**WHAT IS REQUIRED:** Can you continue the article on Ian Edward's treatment by the BNP from its final sentence?
======== PROVIDED TEXT
|A Shameful Saga||John Tyndall reports on the mistreatment of Ian Edward, London Organiser|
Many British National Party members were shocked and horrified to read in the May general members’ bulletin a vitriolic attack on one of the party’s most popular and respected activists, Ian Edward, up till recently the organiser of the BNP’s North West London branch. The attack was made in an item headed ‘Proscription Notices’, which advised members that Mr. Edward, along with former Dorset organiser Peter Shaw and party founder and present Spearhead editor John Tyndall, had been proscribed by the party. Mr. Tyndall’s case has had adequate airing in our columns in past months. Peter Shaw was a successful organiser of his local branch until he fell foul of the party’s main hatchet man Tony Lecomber and was forced out. His case merits attention in its own right, and this may receive coverage in a future issue. Here we focus on the disgusting treatment given to Ian Edward.
Ian joined the BNP in the mid-1990s, having previously been a member of the National Front. After a spell living abroad, he returned to Brtain and immediately started to become actively involved in his area of Hillingdon, in North West London.
With his friends he set about putting an effective branch into operation, with regular leafleting, meetings, fundraising activities and an ongoing involvement in local politics. As a native of the area and being politically motivated, Ian knew the local political ‘faces’ of all parties. In one particular case a Tory councillor lived a couple of doors to his left and another one opposite! They all knew at the time that he had been an activist with the National Front. A couple of roads behind him lived the local Labour Party activists and councillors, one who went on to become Mayor of Hillingdon, Ian told Spearhead that of the opponents he has known on his council estate all have treated him with respect and courtesy something that he never experienced with the Griffin-Lecomber administration in the BNP. He says the latter never helped him or his colleagues but only hindered them, and he has given a few examples. Here is Ian speaking:-
This was just one episode in a long-running saga of strained relations between BNP headquarters and the party’s branches resulting from the centralisation of finances and promotional enterprises.
From strength to strength
Despite these problems, under Ian Edward’s leadership, the North West London branch went from strength to strength. He was loyally supported and assisted by his wife June, also a highly popular local member. It is generally understood throughout the BNP that when a branch is able to have the services of a keen and able husband-and-wife team like Ian and June this is a tremendous asset which must be held onto and valued.
A large part of the area covered by Ian’s branch is located in one of the more affluent sectors of the Greater London Metropolis, and this environment has in the past not been ideal recruiting ground for radical parties like the BNP, nor particularly favourable for contesting elections. That the branch has thrived despite these conditions is testimony to the keenness of Ian Edward and his team.
================
======== SUPPLIED MATERIAL
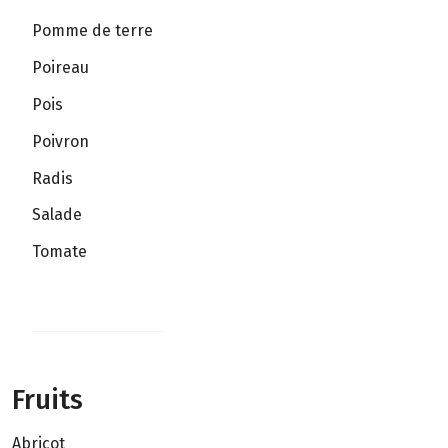
Pomme de terre
Poireau
Pois
Poivron
Radis
Salade
Tomate
Fruits
Abricot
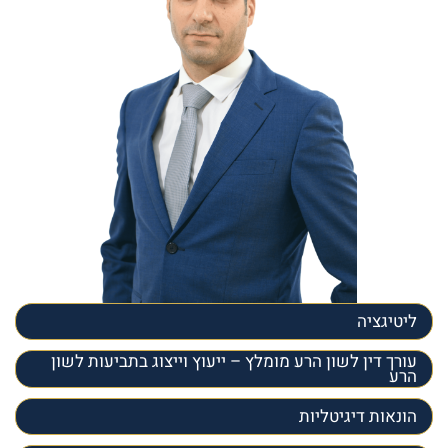
ליטיגציה
עורך דין לשון הרע מומלץ – ייעוץ וייצוג בתביעות לשון
הרע
הונאות דיגיטליות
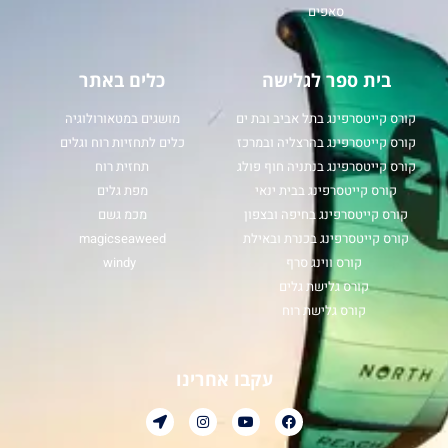
סאפים
בית ספר לגלישה
כלים באתר
קורס קייטסרפינג בתל אביב ובת ים
מושגים במטאורולוגיה
קורס קייטסרפינג בהרצליה ובמרכז
כלים לתחזיות רוח וגלים
קורס קייטסרפינג בנתניה חוף פולג
תחזית רוח
קורס קייטסרפינג בבית ינאי
מפת גלים
קורס קייטסרפינג בחיפה ובצפון
מכמ גשם
קורס קייטסרפינג בכנרת ובאילת
magicseaweed
קורס ווינג סרף
windy
קורס גלישת גלים
קורס גלישת רוח
עקבו אחרינו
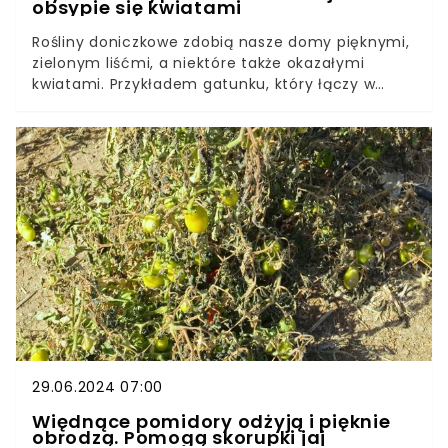
obsypie się kwiatami
Rośliny doniczkowe zdobią nasze domy pięknymi,
zielonym liśćmi, a niektóre także okazałymi
kwiatami. Przykładem gatunku, który łączy w
sobie te dwie zalety, jest hoja.Jej pnące pędy,
które porastają ciemnozielone liście, to
egzotyczna ozdoba wnętrz. Jednak na uwagę
zasługują przede wszystkim niezwykłe
kwiatostany hoi. Co zrobić, żeby było ich więcej?
Mamy na to dobry patent.
29.06.2024 07:00
Więdnące pomidory odżyją i pięknie
obrodzą. Pomogą skorupki jaj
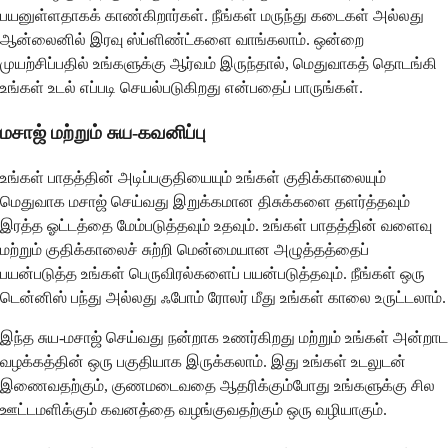
பயனுள்ளதாகக் காண்கிறார்கள். நீங்கள் மருந்து கடைகள் அல்லது
ஆன்லைனில் இரவு ஸ்ப்ளிண்ட்களை வாங்கலாம். ஒன்றை
முயற்சிப்பதில் உங்களுக்கு ஆர்வம் இருந்தால், மெதுவாகத் தொடங்கி
உங்கள் உடல் எப்படி செயல்படுகிறது என்பதைப் பாருங்கள்.
மசாஜ் மற்றும் சுய-கவனிப்பு
உங்கள் பாதத்தின் அடிப்பகுதியையும் உங்கள் குதிக்காலையும்
மெதுவாக மசாஜ் செய்வது இறுக்கமான திசுக்களை தளர்த்தவும்
இரத்த ஓட்டத்தை மேம்படுத்தவும் உதவும். உங்கள் பாதத்தின் வளைவு
மற்றும் குதிக்காலைச் சுற்றி மென்மையான அழுத்தத்தைப்
பயன்படுத்த உங்கள் பெருவிரல்களைப் பயன்படுத்தவும். நீங்கள் ஒரு
டென்னிஸ் பந்து அல்லது ஃபோம் ரோலர் மீது உங்கள் காலை உருட்டலாம்.
இந்த சுய-மசாஜ் செய்வது நன்றாக உணர்கிறது மற்றும் உங்கள் அன்றாட
வழக்கத்தின் ஒரு பகுதியாக இருக்கலாம். இது உங்கள் உடலுடன்
இணைவதற்கும், குணமடைவதை ஆதரிக்கும்போது உங்களுக்கு சில
ஊட்டமளிக்கும் கவனத்தை வழங்குவதற்கும் ஒரு வழியாகும்.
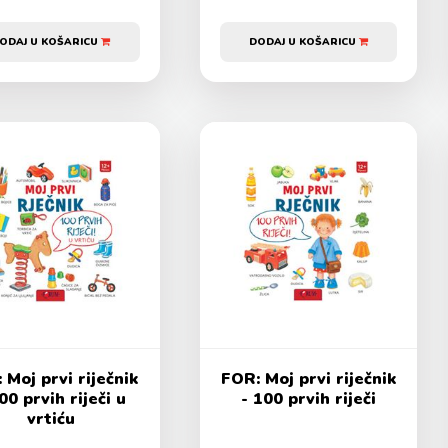
ODAJ U KOŠARICU
DODAJ U KOŠARICU
 Moj prvi riječnik
FOR: Moj prvi riječnik
00 prvih riječi u
- 100 prvih riječi
vrtiću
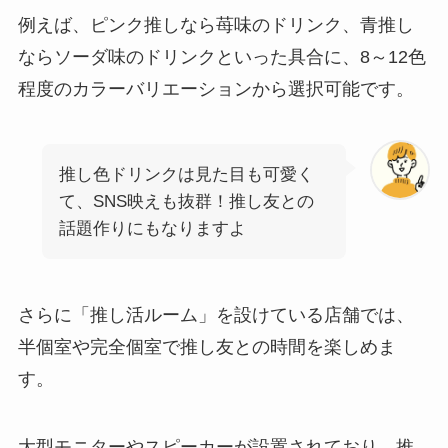
例えば、ピンク推しなら苺味のドリンク、青推し
ならソーダ味のドリンクといった具合に、8～12色
程度のカラーバリエーションから選択可能です。
推し色ドリンクは見た目も可愛く
て、SNS映えも抜群！推し友との
話題作りにもなりますよ
さらに「推し活ルーム」を設けている店舗では、
半個室や完全個室で推し友との時間を楽しめま
す。
大型モニターやスピーカーが設置されており、推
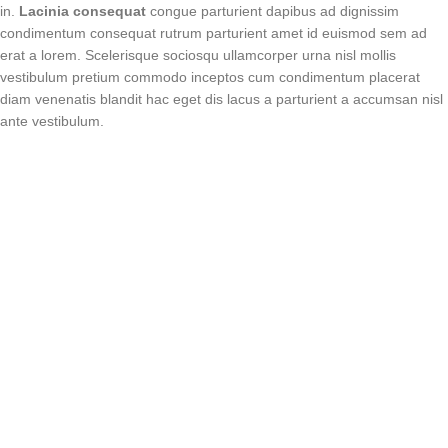
in.
Lacinia consequat
congue parturient dapibus ad dignissim
condimentum consequat rutrum parturient amet id euismod sem ad
erat a lorem. Scelerisque sociosqu ullamcorper urna nisl mollis
vestibulum pretium commodo inceptos cum condimentum placerat
diam venenatis blandit hac eget dis lacus a parturient a accumsan nisl
ante vestibulum.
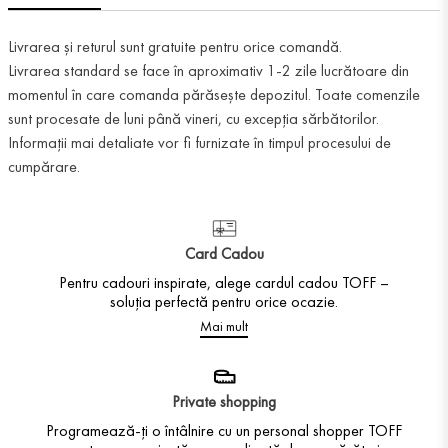
Livrarea și returul sunt gratuite pentru orice comandă.
Livrarea standard se face în aproximativ 1-2 zile lucrătoare din
momentul în care comanda părăsește depozitul. Toate comenzile
sunt procesate de luni până vineri, cu excepția sărbătorilor.
Informații mai detaliate vor fi furnizate în timpul procesului de
cumpărare.
Card Cadou
Pentru cadouri inspirate, alege cardul cadou TOFF –
soluția perfectă pentru orice ocazie.
Mai mult
Private shopping
Programează-ți o întâlnire cu un personal shopper TOFF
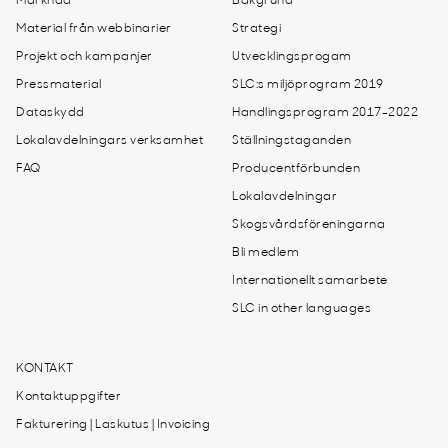
Marknad
Bakgrund
Material från webbinarier
Strategi
Projekt och kampanjer
Utvecklingsprogam
Pressmaterial
SLC:s miljöprogram 2019
Dataskydd
Handlingsprogram 2017-2022
Lokalavdelningars verksamhet
Ställningstaganden
FAQ
Producentförbunden
Lokalavdelningar
Skogsvårdsföreningarna
Bli medlem
Internationellt samarbete
SLC in other languages
KONTAKT
Kontaktuppgifter
Fakturering | Laskutus | Invoicing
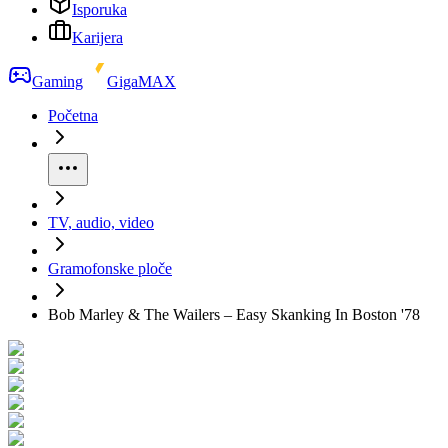
Isporuka
Karijera
Gaming
GigaMAX
Početna
TV, audio, video
Gramofonske ploče
Bob Marley & The Wailers – Easy Skanking In Boston '78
================
**YOUR RESPONSE:**
Under Ian, branch meetings in North West London were among the best staged and attracted some of the highest attendances of any in the South of England. Ian, however, was no lackey and made a habit of regularly inviting John Tyndall and Richard Edmonds to speak at these meetings, despite the disapproval of the party leadership. Before there was any attempt actually to 'ban' John Tyndall as a speaker, but when Messrs. Griffin and Lecomber were actively 'discouraging' organisers from inviting him to speak, Ian was incurring their disfavour by having him as a guest. It became clear that the leadership duo were looking for a way to 'get him', despite his and his branch’s excellent record.
An opportunity to do so was seized upon when it was discovered that a 'proscribed' person had been present at one of the branch meetings last year (yes, there a great many good nationalists on the Griffin/Lecomber hit-list and this was one of them!). This was a piffling matter that could easily have been sorted out by a telephone conversation, irrespective of the rightness or wrongness of allowing the person to be present; but the affair was blown up out of all proportion as it provided the party leadership with the excuse to get rid of an organiser who was not sufficiently subservient just as they had squeezed out Peter Shaw in Dorset and Steve Smith in Burnley, the latter being the most successful BNP local organiser ever. A mountain was made of this molehill, and eventually Ian Edward was expelled. The vast majority of his branch members supported him, and now the branch is no more than a shadow of its former self.
The announcement of Ian Edward’s proscription in the members’ bulletin contained an injunction to members to have no contact with him or with Messrs. Tyndall and Shaw. In other words, if they dare even to have a drink with such people this will constitute a disciplinary offence! This kind of talk is symptomatic of a loss of sanity at the highest levels of the BNP. One of the party's very best branches has been virtually wrecked through this crazy vendetta. The question must be asked: do those at the head of the party really wish it to prosper or do they not? Yet another superb activist and successful local leader has been ditched through spite and paranoia. Just who will be next?